--- TASK DETAILS ---
Only the number is needed: count the lines below that hold the string "Администратору".

[Stored records]
====

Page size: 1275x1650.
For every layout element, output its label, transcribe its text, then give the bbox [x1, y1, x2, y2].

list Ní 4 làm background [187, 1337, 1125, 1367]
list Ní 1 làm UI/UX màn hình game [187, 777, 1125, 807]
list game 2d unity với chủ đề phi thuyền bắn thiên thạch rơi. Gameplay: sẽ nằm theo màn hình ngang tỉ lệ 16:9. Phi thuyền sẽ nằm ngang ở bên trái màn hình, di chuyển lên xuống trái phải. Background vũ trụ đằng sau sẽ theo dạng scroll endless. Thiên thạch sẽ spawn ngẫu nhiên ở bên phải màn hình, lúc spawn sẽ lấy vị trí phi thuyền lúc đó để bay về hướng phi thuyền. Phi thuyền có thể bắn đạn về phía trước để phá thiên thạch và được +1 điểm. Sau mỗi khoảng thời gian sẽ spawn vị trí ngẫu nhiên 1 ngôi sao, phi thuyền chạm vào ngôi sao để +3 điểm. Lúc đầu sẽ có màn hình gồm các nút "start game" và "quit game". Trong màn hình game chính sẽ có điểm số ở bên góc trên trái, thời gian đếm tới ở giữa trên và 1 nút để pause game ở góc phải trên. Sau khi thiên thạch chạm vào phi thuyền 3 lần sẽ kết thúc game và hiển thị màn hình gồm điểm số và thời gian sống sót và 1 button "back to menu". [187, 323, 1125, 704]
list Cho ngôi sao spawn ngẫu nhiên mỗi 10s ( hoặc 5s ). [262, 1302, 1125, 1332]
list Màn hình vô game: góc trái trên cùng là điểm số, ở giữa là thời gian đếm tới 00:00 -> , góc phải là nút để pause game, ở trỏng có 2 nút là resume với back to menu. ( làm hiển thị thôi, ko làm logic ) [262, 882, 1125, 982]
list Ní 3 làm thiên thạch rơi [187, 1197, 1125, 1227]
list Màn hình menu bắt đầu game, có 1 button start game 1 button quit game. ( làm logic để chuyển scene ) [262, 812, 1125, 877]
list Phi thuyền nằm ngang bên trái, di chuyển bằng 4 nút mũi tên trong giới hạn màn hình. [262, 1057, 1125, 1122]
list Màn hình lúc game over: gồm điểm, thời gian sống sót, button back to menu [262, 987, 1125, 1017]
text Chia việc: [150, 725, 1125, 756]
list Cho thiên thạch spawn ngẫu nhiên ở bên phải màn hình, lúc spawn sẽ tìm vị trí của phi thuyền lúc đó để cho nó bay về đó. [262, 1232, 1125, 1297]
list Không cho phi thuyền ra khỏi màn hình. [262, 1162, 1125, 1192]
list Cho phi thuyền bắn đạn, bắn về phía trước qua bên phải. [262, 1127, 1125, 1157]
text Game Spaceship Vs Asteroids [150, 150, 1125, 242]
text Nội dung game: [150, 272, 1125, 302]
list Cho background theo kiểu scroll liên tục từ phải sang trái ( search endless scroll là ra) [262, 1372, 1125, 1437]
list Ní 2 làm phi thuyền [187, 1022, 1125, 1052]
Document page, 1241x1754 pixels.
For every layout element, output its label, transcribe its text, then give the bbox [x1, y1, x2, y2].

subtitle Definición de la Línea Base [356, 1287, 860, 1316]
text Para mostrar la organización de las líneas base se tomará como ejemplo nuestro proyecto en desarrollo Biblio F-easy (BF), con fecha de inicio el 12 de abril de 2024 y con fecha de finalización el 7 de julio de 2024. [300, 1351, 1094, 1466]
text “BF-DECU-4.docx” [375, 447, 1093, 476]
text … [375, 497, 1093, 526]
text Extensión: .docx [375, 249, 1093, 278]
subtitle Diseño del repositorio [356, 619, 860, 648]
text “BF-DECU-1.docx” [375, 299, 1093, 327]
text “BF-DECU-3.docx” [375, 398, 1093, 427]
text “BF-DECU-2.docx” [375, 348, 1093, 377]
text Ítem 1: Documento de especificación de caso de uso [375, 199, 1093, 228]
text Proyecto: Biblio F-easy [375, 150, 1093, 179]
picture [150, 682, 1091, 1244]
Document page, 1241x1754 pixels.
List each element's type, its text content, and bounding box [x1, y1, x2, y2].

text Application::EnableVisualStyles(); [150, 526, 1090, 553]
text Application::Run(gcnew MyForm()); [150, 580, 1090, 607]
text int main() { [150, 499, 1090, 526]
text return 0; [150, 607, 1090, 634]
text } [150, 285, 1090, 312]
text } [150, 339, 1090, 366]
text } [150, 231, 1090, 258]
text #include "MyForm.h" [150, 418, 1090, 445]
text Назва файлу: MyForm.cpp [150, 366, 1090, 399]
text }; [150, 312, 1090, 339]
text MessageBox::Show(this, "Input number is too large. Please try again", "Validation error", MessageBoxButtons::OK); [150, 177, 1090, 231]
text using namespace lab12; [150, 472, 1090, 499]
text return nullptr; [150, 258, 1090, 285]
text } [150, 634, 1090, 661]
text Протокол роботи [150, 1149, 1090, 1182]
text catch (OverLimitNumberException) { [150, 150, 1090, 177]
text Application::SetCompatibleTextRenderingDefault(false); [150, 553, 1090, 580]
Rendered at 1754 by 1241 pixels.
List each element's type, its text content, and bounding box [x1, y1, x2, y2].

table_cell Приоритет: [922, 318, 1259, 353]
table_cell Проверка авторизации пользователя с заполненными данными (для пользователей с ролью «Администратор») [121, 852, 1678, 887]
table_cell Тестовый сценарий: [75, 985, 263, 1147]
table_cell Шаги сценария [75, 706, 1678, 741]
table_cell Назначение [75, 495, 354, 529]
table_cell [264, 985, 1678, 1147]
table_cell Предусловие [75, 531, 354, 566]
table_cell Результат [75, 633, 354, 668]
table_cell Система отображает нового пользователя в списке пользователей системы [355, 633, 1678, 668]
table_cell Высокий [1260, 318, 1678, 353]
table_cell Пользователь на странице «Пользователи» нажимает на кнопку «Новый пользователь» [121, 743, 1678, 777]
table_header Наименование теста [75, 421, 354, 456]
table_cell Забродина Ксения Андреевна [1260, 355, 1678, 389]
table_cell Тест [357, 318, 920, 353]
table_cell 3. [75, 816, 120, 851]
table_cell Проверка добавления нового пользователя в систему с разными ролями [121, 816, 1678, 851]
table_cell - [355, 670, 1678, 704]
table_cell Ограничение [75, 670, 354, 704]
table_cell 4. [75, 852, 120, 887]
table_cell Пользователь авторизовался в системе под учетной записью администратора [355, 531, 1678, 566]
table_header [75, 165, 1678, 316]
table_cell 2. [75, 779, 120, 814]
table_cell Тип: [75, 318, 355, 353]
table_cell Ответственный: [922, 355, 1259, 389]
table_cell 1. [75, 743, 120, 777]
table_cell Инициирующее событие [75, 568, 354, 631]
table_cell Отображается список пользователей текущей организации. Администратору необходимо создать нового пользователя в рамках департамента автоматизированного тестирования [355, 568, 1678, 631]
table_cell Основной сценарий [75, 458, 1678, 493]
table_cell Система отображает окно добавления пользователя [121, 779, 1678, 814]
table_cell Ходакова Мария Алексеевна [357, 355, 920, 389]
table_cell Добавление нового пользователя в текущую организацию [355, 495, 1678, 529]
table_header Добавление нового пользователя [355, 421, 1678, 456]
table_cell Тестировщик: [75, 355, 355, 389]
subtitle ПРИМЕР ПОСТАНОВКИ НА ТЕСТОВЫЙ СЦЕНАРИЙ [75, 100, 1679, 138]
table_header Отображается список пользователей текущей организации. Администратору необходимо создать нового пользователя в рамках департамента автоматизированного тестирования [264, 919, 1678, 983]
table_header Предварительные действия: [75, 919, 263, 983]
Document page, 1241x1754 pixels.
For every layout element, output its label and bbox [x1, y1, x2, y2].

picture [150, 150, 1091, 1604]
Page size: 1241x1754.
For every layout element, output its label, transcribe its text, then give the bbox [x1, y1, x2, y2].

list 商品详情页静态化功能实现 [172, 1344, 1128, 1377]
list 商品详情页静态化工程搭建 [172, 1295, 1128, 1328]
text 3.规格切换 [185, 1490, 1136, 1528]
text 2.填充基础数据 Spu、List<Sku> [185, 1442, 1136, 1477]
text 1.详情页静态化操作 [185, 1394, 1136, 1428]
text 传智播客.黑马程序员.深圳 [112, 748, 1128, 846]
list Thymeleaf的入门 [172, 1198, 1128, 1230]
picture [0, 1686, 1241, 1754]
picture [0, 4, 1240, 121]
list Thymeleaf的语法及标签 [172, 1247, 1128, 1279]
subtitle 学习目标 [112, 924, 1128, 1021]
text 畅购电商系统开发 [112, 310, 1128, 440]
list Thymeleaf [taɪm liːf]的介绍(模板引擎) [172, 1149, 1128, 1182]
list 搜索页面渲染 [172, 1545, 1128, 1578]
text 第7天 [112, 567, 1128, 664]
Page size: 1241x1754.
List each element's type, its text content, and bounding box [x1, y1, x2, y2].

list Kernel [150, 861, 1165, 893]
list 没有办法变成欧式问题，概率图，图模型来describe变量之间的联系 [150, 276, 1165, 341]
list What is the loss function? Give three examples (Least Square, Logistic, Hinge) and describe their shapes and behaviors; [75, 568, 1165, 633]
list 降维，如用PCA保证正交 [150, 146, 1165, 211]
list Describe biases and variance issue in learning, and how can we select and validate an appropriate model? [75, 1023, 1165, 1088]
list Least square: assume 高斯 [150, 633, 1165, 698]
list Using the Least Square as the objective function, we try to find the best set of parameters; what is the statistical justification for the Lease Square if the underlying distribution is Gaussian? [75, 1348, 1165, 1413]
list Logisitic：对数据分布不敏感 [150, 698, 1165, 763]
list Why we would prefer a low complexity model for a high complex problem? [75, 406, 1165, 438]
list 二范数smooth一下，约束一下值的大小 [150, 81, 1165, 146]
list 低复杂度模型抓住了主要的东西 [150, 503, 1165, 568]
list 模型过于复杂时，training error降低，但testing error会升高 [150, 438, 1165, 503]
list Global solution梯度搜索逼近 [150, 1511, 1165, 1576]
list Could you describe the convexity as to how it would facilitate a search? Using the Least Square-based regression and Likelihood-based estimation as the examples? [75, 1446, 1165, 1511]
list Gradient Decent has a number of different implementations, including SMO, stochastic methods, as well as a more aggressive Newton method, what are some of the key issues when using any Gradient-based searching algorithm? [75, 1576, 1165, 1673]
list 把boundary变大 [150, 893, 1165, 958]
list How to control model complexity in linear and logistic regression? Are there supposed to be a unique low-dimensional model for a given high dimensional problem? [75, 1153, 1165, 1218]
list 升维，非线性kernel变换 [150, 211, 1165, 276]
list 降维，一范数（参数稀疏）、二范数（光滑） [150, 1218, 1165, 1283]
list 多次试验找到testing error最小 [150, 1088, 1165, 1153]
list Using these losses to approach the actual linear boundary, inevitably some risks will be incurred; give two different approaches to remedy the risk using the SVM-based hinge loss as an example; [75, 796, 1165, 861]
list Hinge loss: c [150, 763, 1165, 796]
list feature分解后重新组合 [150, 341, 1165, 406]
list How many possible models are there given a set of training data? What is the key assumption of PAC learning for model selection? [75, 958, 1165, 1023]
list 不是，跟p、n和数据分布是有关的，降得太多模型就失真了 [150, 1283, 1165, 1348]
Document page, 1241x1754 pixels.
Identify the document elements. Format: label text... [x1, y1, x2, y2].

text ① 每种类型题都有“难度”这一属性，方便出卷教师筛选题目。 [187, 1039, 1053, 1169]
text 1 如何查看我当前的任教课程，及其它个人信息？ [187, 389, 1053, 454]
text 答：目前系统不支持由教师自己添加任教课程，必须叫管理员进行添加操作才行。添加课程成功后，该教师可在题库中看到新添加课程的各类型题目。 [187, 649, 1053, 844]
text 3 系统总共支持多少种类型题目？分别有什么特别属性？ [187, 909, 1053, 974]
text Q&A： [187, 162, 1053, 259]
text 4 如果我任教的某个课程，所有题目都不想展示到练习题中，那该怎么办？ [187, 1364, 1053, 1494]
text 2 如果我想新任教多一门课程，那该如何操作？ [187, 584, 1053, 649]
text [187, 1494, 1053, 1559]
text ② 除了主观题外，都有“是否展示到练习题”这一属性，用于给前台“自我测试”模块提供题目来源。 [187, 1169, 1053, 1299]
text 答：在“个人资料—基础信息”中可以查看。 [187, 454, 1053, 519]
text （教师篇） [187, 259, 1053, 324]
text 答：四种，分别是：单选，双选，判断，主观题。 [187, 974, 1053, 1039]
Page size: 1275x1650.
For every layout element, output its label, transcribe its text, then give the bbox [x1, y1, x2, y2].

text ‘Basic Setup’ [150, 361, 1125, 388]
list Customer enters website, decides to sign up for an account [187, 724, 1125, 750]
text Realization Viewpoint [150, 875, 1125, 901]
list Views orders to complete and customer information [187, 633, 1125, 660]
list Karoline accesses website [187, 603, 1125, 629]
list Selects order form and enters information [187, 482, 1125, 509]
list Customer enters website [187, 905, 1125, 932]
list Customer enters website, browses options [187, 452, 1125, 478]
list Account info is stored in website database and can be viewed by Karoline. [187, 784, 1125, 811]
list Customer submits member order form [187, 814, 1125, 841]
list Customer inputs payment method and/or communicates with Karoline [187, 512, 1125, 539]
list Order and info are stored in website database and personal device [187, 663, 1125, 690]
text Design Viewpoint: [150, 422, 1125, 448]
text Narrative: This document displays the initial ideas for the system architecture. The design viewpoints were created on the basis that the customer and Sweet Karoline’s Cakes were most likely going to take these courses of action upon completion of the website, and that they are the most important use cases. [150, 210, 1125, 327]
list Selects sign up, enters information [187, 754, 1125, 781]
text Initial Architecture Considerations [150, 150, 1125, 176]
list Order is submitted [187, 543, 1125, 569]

====

--- ANSWER BOX ---
2